I've crawled through the MultipleOutputs implementation and have found that it doesn't support any OutputFormatType that has properties other than outputDir, key class and value class. I tried to write my own MultipleOutputs class, but that failed because it needs to call a private method somewhere in the Hadoop classes.
I'm left with only one workaround that seems to work in all cases and all combinations of output formats and configurations: Write subclasses of the OutputFormat classes that I want to use (these turn out to be reusable). These classes understand that other OutputFormats are in use concurrently and know how to store away their properties. The design exploits the fact that an OutputFormat can be configured with the context just before being asked for its RecordWriter.
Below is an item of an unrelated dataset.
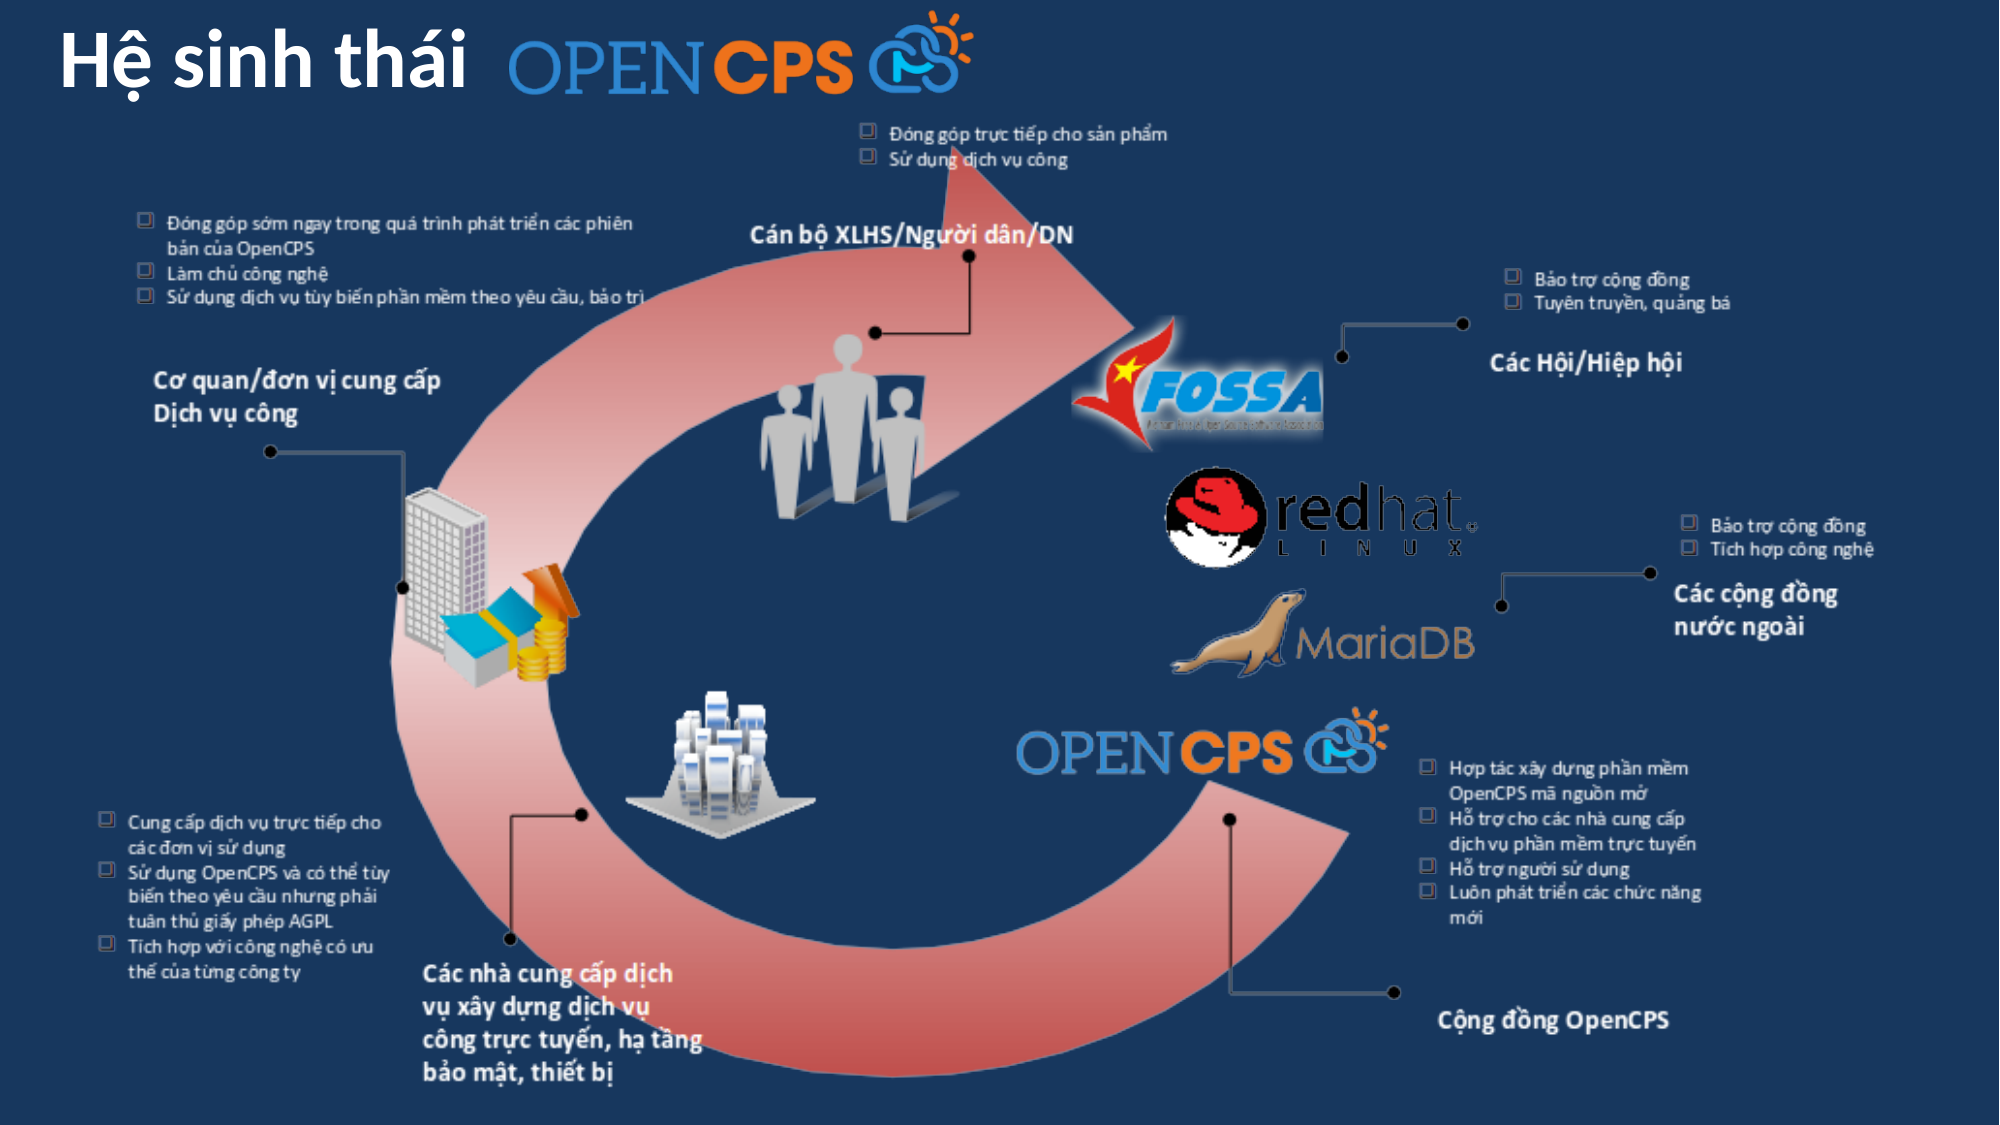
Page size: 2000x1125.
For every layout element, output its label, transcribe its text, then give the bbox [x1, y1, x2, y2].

I've got this to work with Cassandra's ColumnFamilyOutputFormat:
package com.myorg.hadoop.platform;
import org.apache.cassandra.hadoop.ColumnFamilyOutputFormat;
import org.apache.hadoop.conf.Configurable;
import org.apache.hadoop.conf.Configuration;
public abstract class ConcurrentColumnFamilyOutputFormat
extends ColumnFamilyOutputFormat
implements Configurable {
private static String[] propertyName = {
"cassandra.output.keyspace" ,
"cassandra.output.keyspace.username" ,
"cassandra.output.keyspace.passwd" ,
"cassandra.output.columnfamily" ,
"cassandra.output.predicate",
"cassandra.output.thrift.port" ,
"cassandra.output.thrift.address" ,
"cassandra.output.partitioner.class"
};
private Configuration configuration;
public ConcurrentColumnFamilyOutputFormat() {
super();
}
public Configuration getConf() {
return configuration;
}
public void setConf(Configuration conf) {
configuration = conf;
String prefix = "multiple.outputs." + getMultiOutputName() + ".";
for (int i = 0; i < propertyName.length; i++) {
String property = prefix + propertyName[i];
String value = conf.get(property);
if (value != null) {
conf.set(propertyName[i], value);
}
}
}
public void configure(Configuration conf) {
String prefix = "multiple.outputs." + getMultiOutputName() + ".";
for (int i = 0; i < propertyName.length; i++) {
String property = prefix + propertyName[i];
String value = conf.get(propertyName[i]);
if (value != null) {
conf.set(property, value);
}
}
}
public abstract String getMultiOutputName();
}
For each Cassandra (in this case) output you want for your reducer, you'd have a class:
package com.myorg.multioutput.ReadCrawled;
import com.myorg.hadoop.platform.ConcurrentColumnFamilyOutputFormat;
public class StrongOutputFormat extends ConcurrentColumnFamilyOutputFormat {
public StrongOutputFormat() {
super();
}
@Override
public String getMultiOutputName() {
return "Strong";
}
}
and you'd configure it in your mapper/reducer configuration class:
// This is how you'd normally configure the ColumnFamilyOutputFormat
ConfigHelper.setOutputColumnFamily(job.getConfiguration(), "Partner", "Strong");
ConfigHelper.setOutputRpcPort(job.getConfiguration(), "9160");
ConfigHelper.setOutputInitialAddress(job.getConfiguration(), "localhost");
ConfigHelper.setOutputPartitioner(job.getConfiguration(), "org.apache.cassandra.dht.RandomPartitioner");
// This is how you tell the MultipleOutput-aware OutputFormat that
// it's time to save off the configuration so no other OutputFormat
// steps all over it.
new StrongOutputFormat().configure(job.getConfiguration());
// This is where we add the MultipleOutput-aware ColumnFamilyOutputFormat
// to out set of outputs
MultipleOutputs.addNamedOutput(job, "Strong", StrongOutputFormat.class, ByteBuffer.class, List.class);
Just to give another example, the MultipleOutput subclass for FileOutputFormat uses these properties:
private static String[] propertyName = {
"mapred.output.compression.type" ,
"mapred.output.compression.codec" ,
"mapred.output.compress" ,
"mapred.output.dir"
};
and would be implement just like ConcurrentColumnFamilyOutputFormat
above except that it would use the above properties.